All that really belongs to us is time; even he who has nothing else has that.
This is the time of the year when we traditionally take stock of how far we've come in the past 12-months, assess our current status, and begin to look forward at what the New Year can bring.
Not what it will bring...
Not what it may bring...
What the New Year can bring.
Many of you will be making New Year's resolutions: resolving to do something different; resolving to make something better; resolving to change course or take a different tack.
All well and good and worthy excercises--but be realistic in your consideration of how you fared in 2009, and what your expectations should be for 2010.
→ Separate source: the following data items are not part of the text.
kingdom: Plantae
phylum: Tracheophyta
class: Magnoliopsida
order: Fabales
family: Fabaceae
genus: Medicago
I've heard many comments about being glad when 2009 is put behind us, that it was a horrible year, that this was the worst decade, and of fears of what the "oughts" might portend for the decade that is to follow. That kind of thinking is foolish and short-sighted.
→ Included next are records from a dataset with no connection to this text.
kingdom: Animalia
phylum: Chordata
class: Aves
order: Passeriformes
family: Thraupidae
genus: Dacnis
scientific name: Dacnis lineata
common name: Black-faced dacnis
Unless you're taking a dirt-nap, 2009 was a good year for all of us. Even if you lost a job, lost a friend, lost a mate, lost a parent, lost a child--all horrible and traumatic events in anyone's life--there is a net effect from having gone through that experience that is a postive: You survived it.
Even if the outcome wasn't what you wanted or expected, the fact that you got through the experience can be viewed as a benefit--if you learned from it, were strengthed by the adversity, or at the very least, now can count that event as part of your experiential data base.
Do not disdain 2009; do not fear 2010. Embrace the old year as a plateau from which to launch yourself to higher highs in the new year. And cherish the truth that even if you lost it all in 2009...if you haven't reached room-temperature, there's time enough in 2010 to git 'er done.